Evaluating Retrieval-Augmented Generation Systems on Edge Devices
Dipartimento
INGEGNERIA DELL'INFORMAZIONE
Corso di studi
ARTIFICIAL INTELLIGENCE AND DATA ENGINEERING
Relatori
relatore Prof. Tonellotto, Nicola relatore Prof. Vallati, Carlo relatore Dott.ssa Pezzuti, Francesca
Parole chiave
Edge Devices
Information Retrieval
Large Language Models
Quantization
Retrieval-Augmented Generation
Data inizio appello
21/02/2025
Consultabilità
Non consultabile
Data di rilascio
21/02/2028
Riassunto
This study investigates the performance of Retrieval-Augmented Generation (RAG) systems in unconstrained and edge environments, focusing on the impact of three key effects (Accuracy Saturation, Lost in the Middle, and the Power of Noise) and the role of quantization in these effects.
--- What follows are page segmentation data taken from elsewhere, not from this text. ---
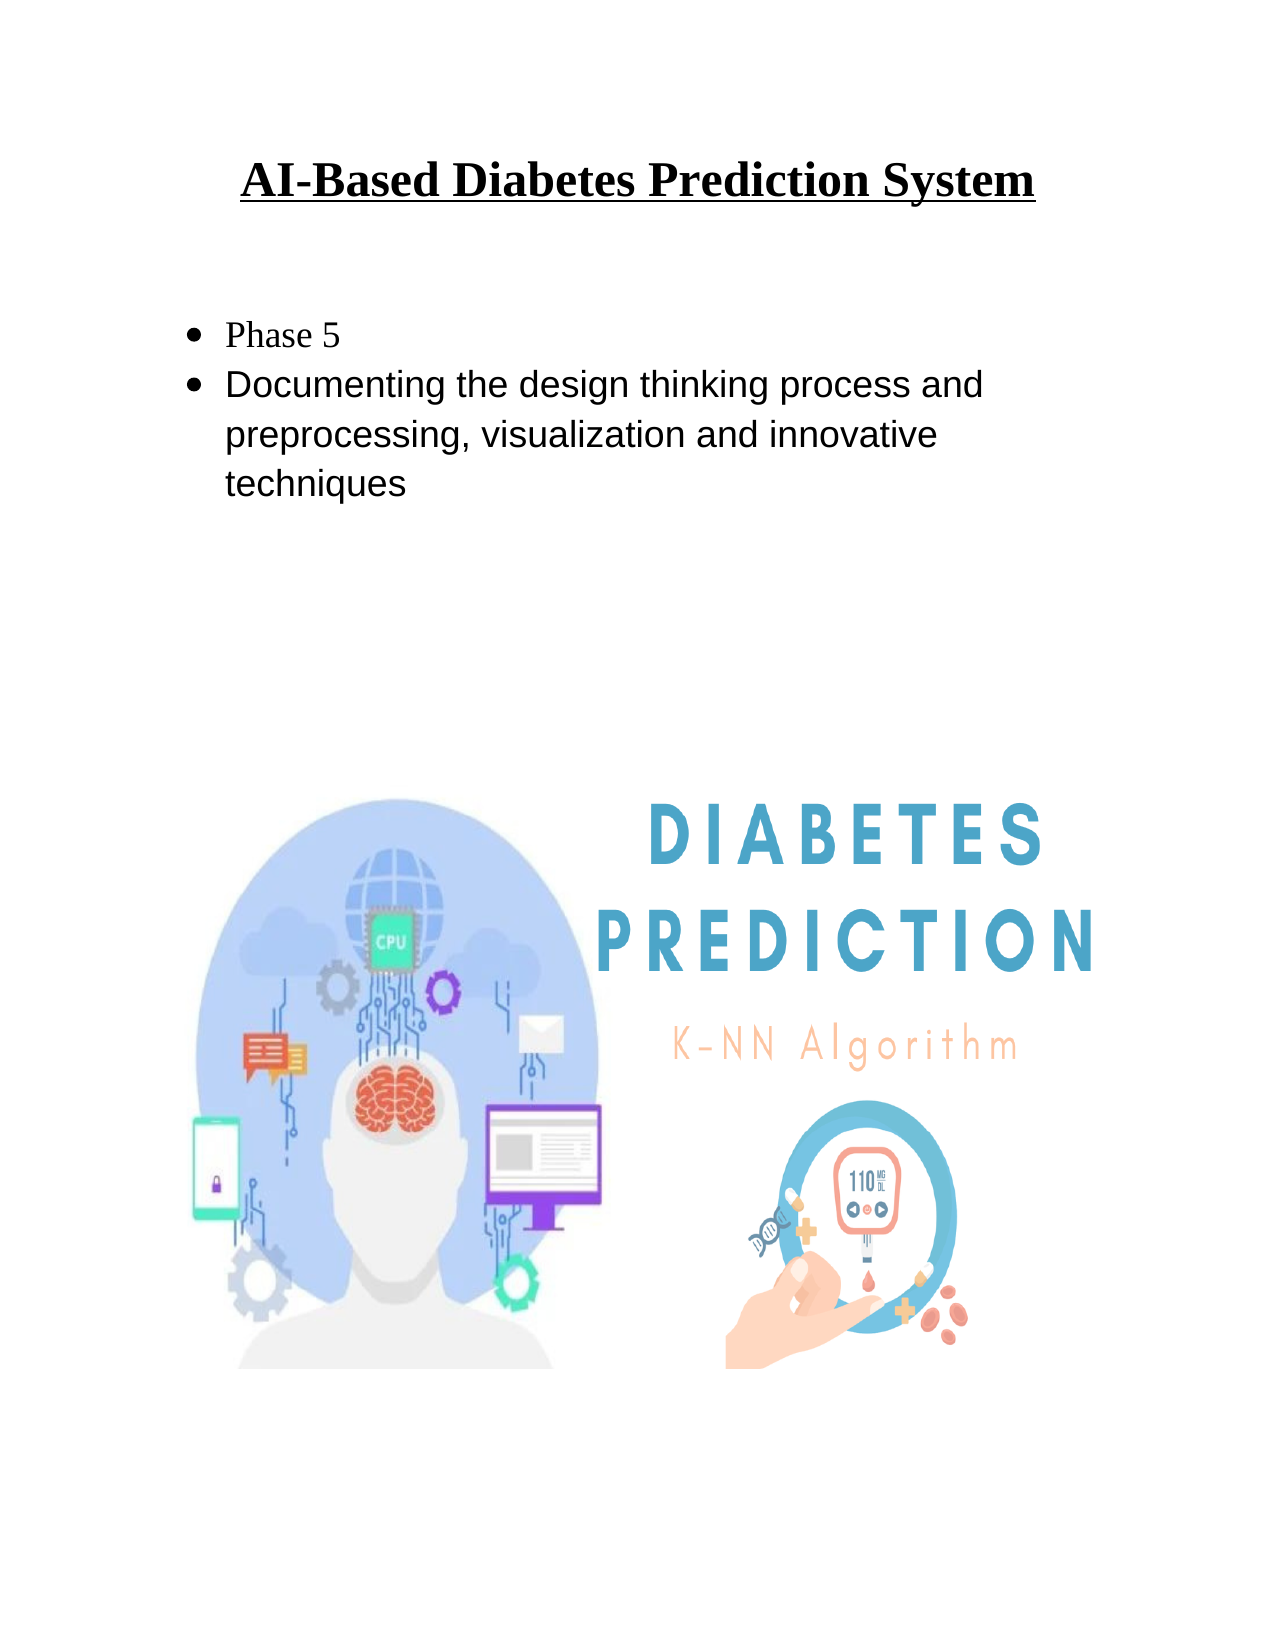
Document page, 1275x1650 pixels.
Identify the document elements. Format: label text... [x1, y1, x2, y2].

list Phase 5 [187, 313, 1125, 356]
list Documenting the design thinking process and preprocessing, visualization and innovative techniques [187, 362, 1125, 505]
text AI-Based Diabetes Prediction System [150, 150, 1125, 207]
picture [150, 737, 1125, 1369]
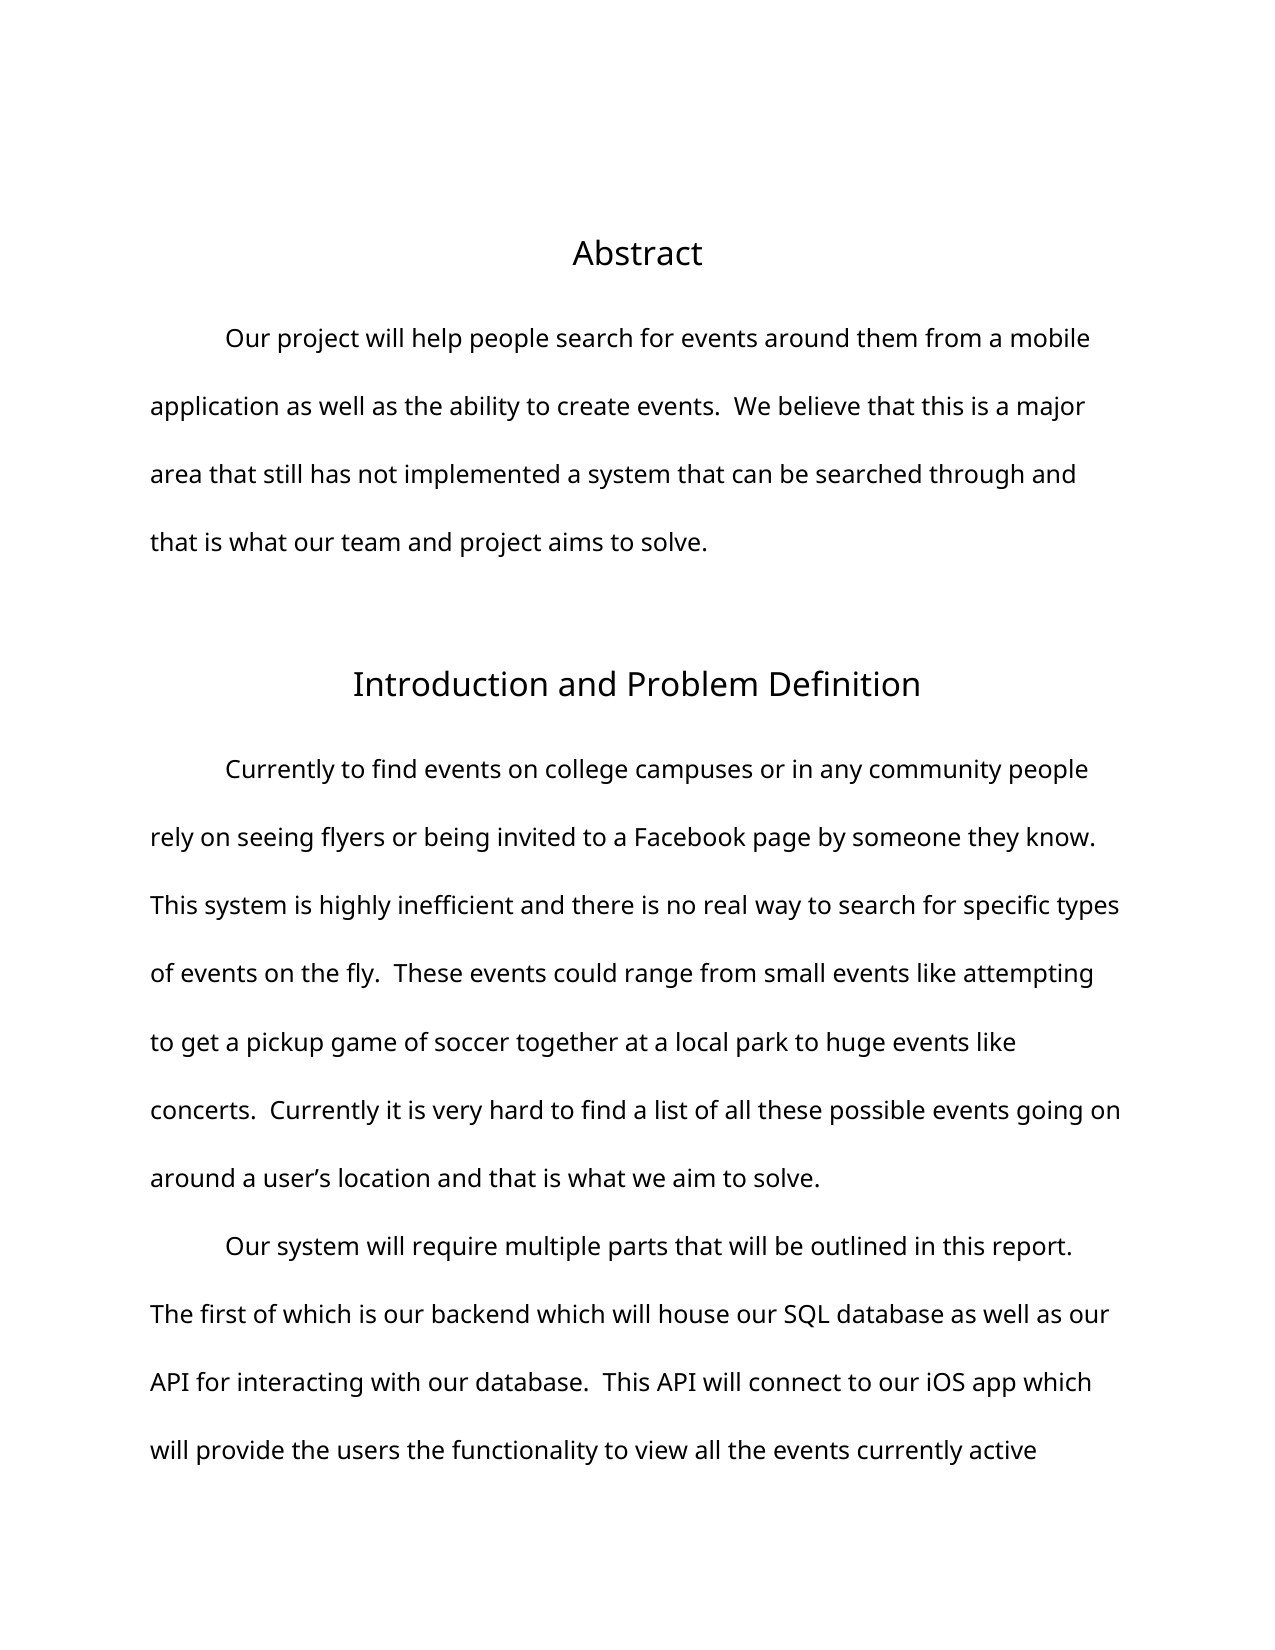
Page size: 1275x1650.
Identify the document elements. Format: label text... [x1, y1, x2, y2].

text Our project will help people search for events around them from a mobile application as well as the ability to create events. We believe that this is a major area that still has not implemented a system that can be searched through and that is what our team and project aims to solve. [150, 320, 1125, 559]
text Our system will require multiple parts that will be outlined in this report. The first of which is our backend which will house our SQL database as well as our API for interacting with our database. This API will connect to our iOS app which will provide the users the functionality to view all the events currently active around and search for specific events. This document aims to outline the technical aspects of this project and how we are going to structure all the components of this system. [150, 1229, 1125, 1467]
text Introduction and Problem Definition [150, 661, 1125, 706]
text Abstract [150, 229, 1125, 275]
text Currently to find events on college campuses or in any community people rely on seeing flyers or being invited to a Facebook page by someone they know. This system is highly inefficient and there is no real way to search for specific types of events on the fly. These events could range from small events like attempting to get a pickup game of soccer together at a local park to huge events like concerts. Currently it is very hard to find a list of all these possible events going on around a user’s location and that is what we aim to solve. [150, 752, 1125, 1194]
We explore how RAG systems perform when deployed on edge devices with limited computational resources, memory constraints, and offload-speed limitations. Using the BERGEN library for modular RAG system implementation and llama.cpp for efficient edge inference, we conducted experiments that incorporated dataset filtering and structured input prompts. Our results indicate that quantization levels have a significant impact on the three effects. Higher quantization accelerates the "Accuracy Saturation" effect, reduces model performance on middle-positioned gold documents, and diminishes the "Power of Noise" effect, a phenomenon that disappears entirely at 1-bit quantization. These findings suggest that quantization is a critical factor in RAG system performance, more so than the deployment environment, underscoring the need for optimized quantization strategies, especially for resource-constrained edge devices. Future research should focus on improving quantization methods and exploring additional techniques such as knowledge distillation and pruning.